Malgré la distance qui nous séparait, je m’étais souvent associé aux peines de madame de Révanne, et quand je les avais prévues, j’en souffrais avant elle ; mais aucune ne m’inspira une plus profonde pitié que celle dont je la vis accablée ce jour-là. Il est vrai qu’en amitié, comme en amour, un accueil glacé m’a toujours paru le plus cruel des mécomptes de l’âme.



LXIII


Depuis ce retour, si différent du premier, tout était changé dans la maison de madame de Révanne. Gustave n’y paraissait plus qu’un instant dans la matinée ou le soir fort tard, et lorsque sa mère réunissait quelques personnes à dîner, elle en était réduite à l’inviter pour ce jour-là comme les autres convives.
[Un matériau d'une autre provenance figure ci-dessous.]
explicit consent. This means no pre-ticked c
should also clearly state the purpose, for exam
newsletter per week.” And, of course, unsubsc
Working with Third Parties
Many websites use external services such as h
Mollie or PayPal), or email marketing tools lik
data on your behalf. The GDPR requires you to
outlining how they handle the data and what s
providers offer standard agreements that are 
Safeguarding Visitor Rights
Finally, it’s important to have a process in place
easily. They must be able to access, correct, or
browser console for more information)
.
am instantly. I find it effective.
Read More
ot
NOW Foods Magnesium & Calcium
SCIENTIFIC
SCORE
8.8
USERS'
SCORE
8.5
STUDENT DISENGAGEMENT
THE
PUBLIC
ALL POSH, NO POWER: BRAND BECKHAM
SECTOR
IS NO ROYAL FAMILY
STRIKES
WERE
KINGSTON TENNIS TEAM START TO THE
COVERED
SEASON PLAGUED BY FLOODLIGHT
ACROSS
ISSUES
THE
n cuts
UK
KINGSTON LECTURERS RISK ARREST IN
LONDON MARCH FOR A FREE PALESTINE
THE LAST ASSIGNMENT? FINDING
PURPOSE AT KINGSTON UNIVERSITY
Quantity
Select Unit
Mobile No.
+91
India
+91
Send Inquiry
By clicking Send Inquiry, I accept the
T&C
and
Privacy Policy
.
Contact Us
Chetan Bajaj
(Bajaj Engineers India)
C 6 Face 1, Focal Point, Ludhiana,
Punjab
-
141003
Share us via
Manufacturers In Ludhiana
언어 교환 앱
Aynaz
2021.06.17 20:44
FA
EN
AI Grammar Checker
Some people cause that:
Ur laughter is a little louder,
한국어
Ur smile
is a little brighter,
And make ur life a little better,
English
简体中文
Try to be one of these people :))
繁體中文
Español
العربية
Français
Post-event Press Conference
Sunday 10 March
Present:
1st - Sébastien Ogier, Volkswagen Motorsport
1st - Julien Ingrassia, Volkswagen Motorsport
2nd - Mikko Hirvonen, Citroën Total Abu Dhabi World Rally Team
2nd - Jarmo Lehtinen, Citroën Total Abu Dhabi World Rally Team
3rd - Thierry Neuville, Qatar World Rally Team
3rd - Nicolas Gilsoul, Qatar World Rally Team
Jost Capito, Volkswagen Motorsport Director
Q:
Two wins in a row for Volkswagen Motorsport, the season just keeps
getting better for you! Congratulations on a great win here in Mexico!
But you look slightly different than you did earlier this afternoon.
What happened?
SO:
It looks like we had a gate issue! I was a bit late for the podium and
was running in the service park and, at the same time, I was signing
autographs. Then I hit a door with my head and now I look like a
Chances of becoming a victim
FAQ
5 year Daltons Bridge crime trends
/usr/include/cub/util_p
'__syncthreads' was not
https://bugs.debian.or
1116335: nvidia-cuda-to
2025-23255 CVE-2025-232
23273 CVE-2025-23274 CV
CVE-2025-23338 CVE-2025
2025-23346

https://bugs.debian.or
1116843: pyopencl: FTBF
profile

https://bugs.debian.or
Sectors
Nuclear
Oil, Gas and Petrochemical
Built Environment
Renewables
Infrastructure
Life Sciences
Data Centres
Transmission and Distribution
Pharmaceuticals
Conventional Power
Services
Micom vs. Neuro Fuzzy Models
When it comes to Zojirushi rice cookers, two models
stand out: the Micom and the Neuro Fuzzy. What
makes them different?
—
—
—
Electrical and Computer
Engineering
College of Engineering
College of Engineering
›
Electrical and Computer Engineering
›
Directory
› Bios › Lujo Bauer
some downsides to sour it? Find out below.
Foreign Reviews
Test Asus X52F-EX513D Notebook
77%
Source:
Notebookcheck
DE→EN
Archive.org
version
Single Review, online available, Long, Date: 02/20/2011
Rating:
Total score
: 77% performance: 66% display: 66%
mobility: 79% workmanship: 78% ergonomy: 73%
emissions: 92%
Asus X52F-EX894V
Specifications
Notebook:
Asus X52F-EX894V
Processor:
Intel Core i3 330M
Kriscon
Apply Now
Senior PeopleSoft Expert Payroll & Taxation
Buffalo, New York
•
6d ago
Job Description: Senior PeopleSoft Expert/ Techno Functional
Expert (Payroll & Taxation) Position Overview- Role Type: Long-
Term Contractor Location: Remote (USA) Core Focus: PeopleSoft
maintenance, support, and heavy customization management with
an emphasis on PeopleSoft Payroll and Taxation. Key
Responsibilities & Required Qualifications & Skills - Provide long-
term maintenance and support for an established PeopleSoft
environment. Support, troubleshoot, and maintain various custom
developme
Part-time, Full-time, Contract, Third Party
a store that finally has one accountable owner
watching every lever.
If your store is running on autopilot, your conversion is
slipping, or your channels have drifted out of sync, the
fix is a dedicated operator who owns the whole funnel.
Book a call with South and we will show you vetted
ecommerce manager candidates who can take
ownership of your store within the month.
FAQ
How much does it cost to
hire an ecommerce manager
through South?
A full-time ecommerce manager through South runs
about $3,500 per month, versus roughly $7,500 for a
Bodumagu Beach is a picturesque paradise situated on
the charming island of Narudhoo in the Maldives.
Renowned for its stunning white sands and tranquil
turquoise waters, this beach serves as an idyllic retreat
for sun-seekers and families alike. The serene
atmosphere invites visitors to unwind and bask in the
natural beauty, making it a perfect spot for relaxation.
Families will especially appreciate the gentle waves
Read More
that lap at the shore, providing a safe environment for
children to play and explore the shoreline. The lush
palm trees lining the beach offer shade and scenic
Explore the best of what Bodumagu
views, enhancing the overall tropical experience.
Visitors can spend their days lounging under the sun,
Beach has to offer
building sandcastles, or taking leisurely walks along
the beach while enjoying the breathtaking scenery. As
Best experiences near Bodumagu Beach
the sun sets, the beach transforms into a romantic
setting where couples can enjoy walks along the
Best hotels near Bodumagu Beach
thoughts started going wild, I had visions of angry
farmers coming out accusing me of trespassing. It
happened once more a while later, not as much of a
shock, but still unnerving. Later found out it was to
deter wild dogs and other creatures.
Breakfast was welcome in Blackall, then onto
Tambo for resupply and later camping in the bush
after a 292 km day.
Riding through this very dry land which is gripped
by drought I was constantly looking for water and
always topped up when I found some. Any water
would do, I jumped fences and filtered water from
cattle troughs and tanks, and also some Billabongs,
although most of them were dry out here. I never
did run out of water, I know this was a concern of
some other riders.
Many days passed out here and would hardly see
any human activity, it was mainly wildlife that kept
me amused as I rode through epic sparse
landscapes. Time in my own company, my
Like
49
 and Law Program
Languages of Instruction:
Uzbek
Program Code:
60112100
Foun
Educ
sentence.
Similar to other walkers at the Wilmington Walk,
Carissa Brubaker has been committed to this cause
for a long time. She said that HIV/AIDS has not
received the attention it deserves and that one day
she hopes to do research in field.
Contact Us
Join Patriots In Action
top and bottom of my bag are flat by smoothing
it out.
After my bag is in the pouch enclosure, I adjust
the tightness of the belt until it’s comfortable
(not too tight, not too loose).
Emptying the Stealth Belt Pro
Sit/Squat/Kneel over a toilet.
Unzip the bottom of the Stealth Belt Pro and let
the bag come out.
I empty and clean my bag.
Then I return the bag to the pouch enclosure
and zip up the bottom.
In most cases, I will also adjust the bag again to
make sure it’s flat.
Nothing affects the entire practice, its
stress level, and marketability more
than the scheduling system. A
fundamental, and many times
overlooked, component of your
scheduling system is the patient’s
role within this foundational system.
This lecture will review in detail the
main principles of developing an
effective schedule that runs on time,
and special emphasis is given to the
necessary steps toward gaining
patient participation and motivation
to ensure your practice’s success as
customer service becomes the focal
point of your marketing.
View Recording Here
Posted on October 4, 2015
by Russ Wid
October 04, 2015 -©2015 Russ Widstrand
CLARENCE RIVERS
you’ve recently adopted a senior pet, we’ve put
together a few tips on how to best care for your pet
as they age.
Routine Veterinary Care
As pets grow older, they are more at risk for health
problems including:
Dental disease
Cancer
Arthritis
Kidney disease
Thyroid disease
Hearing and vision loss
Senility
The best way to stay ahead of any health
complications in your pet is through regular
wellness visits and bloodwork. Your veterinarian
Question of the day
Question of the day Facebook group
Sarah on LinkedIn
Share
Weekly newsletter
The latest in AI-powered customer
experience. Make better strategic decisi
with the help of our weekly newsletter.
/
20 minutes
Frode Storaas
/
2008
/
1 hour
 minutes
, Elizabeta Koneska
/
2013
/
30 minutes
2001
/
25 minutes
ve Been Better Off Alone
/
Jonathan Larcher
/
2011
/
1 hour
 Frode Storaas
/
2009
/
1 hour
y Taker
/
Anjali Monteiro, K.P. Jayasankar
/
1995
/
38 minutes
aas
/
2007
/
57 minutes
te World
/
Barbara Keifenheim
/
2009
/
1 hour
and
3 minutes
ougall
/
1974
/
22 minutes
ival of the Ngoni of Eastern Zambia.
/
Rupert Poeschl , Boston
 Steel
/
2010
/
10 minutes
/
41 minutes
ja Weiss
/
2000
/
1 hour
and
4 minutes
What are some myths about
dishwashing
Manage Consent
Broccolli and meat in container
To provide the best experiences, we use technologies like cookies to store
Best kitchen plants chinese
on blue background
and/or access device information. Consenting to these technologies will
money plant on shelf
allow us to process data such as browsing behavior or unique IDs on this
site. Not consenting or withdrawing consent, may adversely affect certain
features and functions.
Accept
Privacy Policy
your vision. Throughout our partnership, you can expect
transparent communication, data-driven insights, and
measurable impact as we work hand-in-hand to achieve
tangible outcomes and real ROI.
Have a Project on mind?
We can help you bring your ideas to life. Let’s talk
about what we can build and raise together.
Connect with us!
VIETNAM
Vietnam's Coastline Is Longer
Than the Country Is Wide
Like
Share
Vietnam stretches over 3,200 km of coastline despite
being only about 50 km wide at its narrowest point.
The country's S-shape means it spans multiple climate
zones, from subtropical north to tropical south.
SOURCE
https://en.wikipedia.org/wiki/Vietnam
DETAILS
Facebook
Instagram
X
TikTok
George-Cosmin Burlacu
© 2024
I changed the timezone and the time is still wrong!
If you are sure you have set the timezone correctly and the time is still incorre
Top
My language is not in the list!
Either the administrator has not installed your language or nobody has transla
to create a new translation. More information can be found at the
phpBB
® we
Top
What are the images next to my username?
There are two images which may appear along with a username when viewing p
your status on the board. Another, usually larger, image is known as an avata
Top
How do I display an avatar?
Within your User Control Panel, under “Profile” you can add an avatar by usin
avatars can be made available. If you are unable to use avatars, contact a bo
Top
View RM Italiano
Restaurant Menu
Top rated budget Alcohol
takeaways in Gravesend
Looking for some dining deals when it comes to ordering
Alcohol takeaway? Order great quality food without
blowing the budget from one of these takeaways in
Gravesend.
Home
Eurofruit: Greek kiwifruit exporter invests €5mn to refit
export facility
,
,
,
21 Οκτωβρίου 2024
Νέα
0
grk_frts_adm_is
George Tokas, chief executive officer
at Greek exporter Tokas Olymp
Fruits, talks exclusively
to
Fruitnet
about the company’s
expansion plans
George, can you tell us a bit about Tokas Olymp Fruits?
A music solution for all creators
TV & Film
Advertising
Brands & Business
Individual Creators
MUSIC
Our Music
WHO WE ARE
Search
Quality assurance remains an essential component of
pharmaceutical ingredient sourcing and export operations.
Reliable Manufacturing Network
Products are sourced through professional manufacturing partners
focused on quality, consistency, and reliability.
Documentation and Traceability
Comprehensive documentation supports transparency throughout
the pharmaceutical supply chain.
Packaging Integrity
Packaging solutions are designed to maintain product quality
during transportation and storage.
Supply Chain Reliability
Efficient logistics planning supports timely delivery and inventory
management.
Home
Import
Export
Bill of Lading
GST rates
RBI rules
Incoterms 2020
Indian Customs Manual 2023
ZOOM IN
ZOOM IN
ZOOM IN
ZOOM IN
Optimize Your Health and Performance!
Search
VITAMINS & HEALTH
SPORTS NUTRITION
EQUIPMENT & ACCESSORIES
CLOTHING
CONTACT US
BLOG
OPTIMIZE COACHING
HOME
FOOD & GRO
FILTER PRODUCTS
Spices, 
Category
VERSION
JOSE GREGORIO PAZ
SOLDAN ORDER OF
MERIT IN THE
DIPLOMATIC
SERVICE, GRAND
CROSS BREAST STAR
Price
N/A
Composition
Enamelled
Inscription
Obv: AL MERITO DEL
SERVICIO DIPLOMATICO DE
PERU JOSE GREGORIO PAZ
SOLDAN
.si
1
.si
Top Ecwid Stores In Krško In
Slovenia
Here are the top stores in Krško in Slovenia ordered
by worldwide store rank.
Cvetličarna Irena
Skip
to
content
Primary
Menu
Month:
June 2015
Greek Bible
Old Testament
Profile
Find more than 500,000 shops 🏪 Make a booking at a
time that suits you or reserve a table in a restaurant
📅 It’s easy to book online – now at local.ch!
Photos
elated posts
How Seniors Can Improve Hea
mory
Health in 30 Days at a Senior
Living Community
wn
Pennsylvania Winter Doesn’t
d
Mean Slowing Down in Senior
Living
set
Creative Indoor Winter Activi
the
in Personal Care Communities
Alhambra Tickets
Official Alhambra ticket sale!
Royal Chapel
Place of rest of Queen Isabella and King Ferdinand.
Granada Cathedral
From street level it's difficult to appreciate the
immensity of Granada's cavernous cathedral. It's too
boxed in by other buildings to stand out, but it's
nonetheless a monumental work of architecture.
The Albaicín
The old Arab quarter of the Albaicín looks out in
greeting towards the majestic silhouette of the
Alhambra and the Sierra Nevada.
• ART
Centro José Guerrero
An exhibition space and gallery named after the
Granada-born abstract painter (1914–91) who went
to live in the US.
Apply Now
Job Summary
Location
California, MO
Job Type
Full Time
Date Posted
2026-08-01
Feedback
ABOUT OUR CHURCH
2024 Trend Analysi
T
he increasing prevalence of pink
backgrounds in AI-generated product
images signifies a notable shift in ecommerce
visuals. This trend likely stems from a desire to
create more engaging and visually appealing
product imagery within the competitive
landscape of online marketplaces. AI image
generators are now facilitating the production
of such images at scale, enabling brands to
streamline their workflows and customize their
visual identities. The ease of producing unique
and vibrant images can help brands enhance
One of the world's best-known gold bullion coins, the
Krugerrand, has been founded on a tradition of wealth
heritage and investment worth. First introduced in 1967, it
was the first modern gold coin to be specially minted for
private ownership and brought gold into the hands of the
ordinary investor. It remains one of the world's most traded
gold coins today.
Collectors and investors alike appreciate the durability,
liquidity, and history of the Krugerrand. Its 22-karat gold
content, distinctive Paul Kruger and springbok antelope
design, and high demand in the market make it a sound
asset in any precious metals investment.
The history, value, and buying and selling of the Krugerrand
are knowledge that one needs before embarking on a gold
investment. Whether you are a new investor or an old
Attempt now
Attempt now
Chacun remarquait ce changement : on soupirait en voyant les yeux de madame de Révanne se remplir de larmes toutes les fois que Germain ôtait le couvert de mon maître après le premier service ; car, malgré qu’il ne vînt presque jamais dîner avec sa mère, elle s’obstinait tous les jours à l’attendre, et chacun de ses amis, en s’attristant pour elle, imitait son silence. M. de Léonville seul n’eut pas craint de le rompre ; mais il était absent, et madame de Révanne n’avait pas même la consolation de se plaindre de son fils à l’ami qui, tout en le condamnant, aurait pris sa défense.